Exercise material:
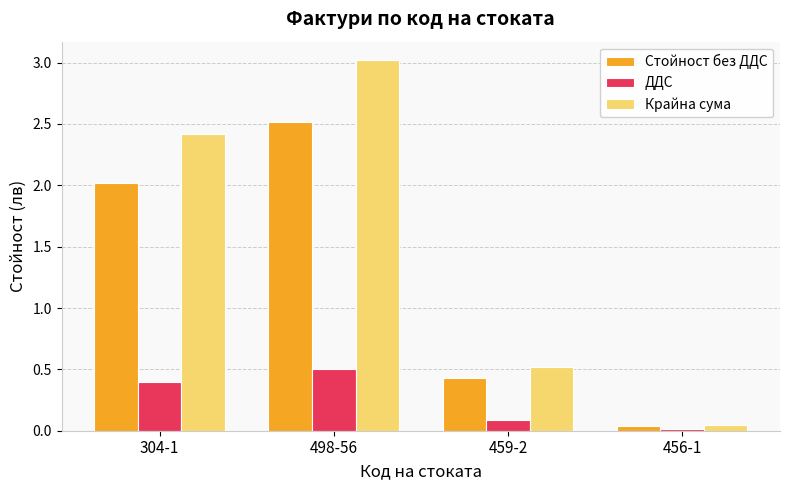

Count the number of data series in this chart.

3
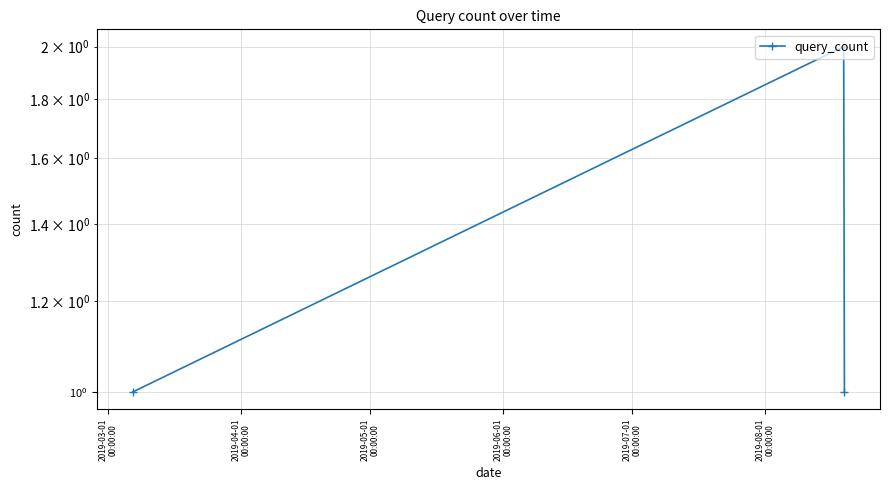

True or false: the data shows 2 at 2019-05-01
00:00:00.

False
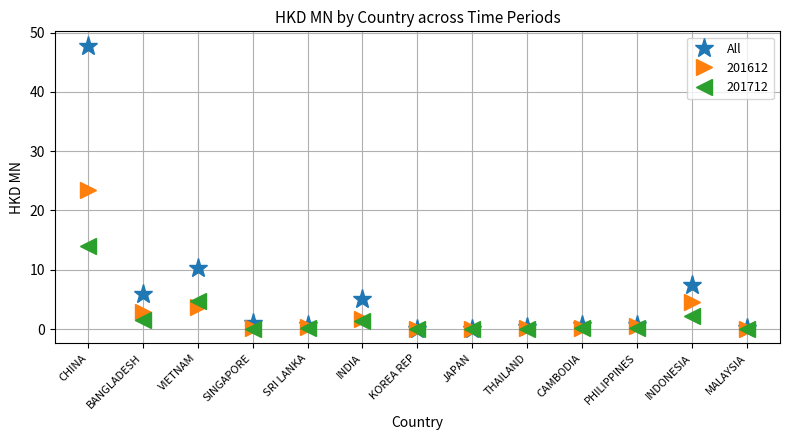

The All series shows 1.1 at SINGAPORE. True or false?

True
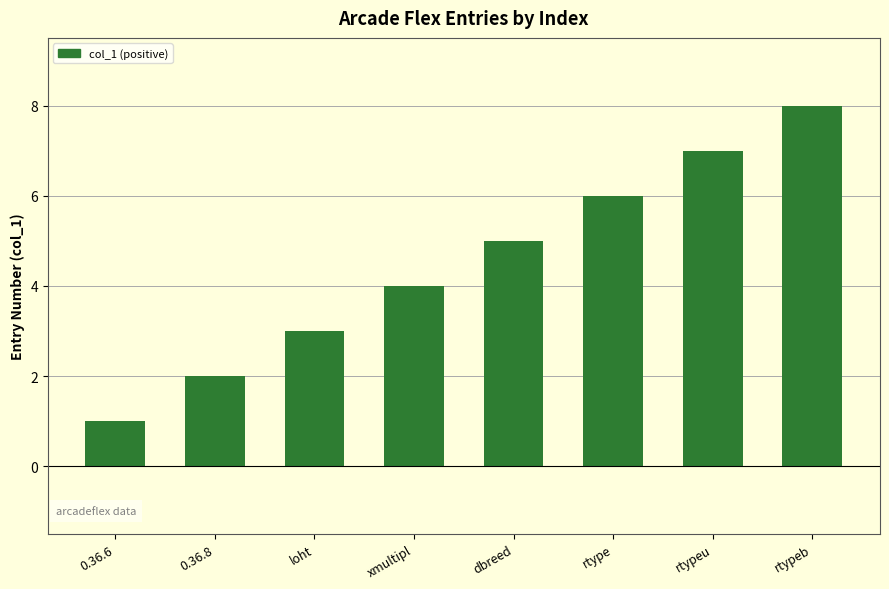

Rank the categories by value from highest to lowest.

rtypeb, rtypeu, rtype, dbreed, xmultipl, loht, 0.36.8, 0.36.6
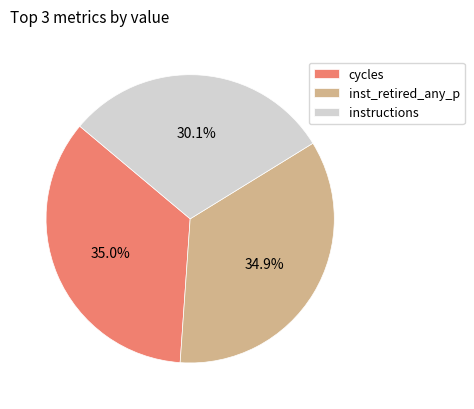

What is the ratio of the value at inst_retired_any_p to the value at cycles?

1.0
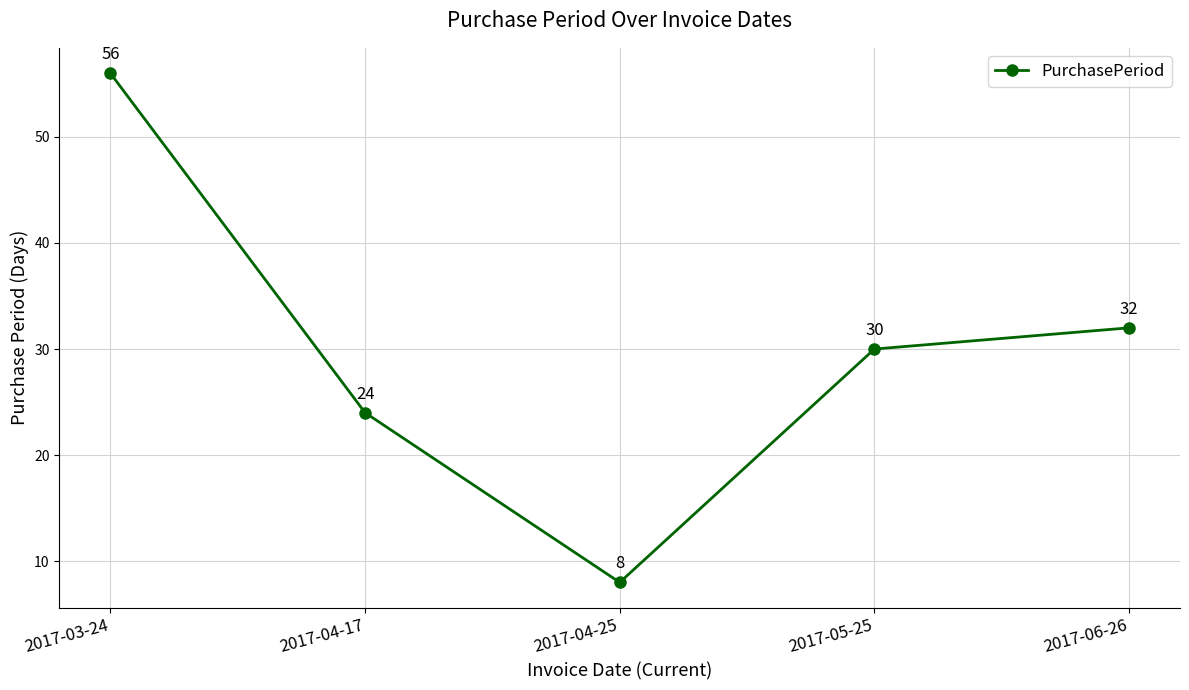

Reading right to left, transcribe all the data shown in this chart.

2017-06-26=32	2017-05-25=30	2017-04-25=8	2017-04-17=24	2017-03-24=56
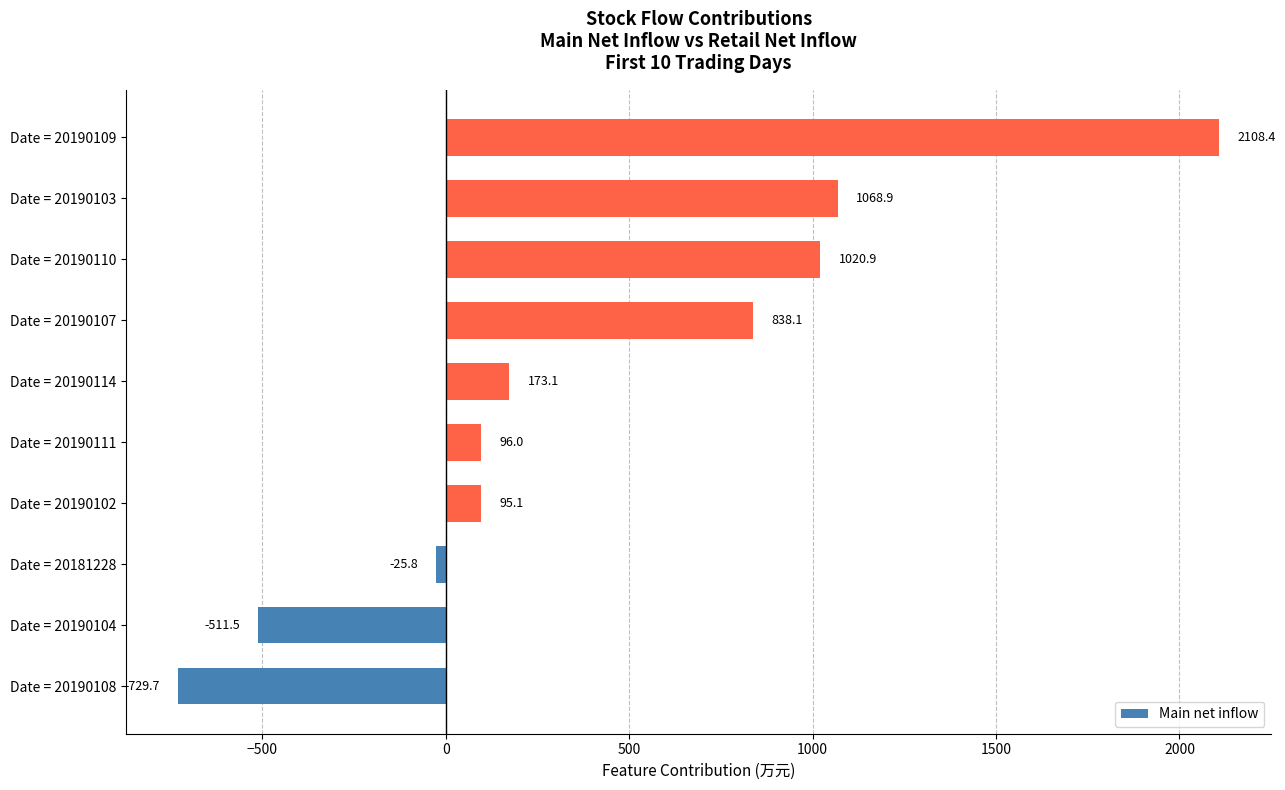

True or false: the data shows -177.1 at Date = 20190104.

False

Assignment:
Convert the stretch from the start of the material through the line containing "Reading right to" into a JSON list of strings, one string per line, omitting blank lines and the pictures.

Answer for the task:
[
  "Count the number of data series in this chart.",
  "3",
  "True or false: the data shows 2 at 2019-05-01",
  "00:00:00.",
  "False",
  "The All series shows 1.1 at SINGAPORE. True or false?",
  "True",
  "Rank the categories by value from highest to lowest.",
  "rtypeb, rtypeu, rtype, dbreed, xmultipl, loht, 0.36.8, 0.36.6",
  "What is the ratio of the value at inst_retired_any_p to the value at cycles?",
  "1.0",
  "Reading right to left, transcribe all the data shown in this chart."
]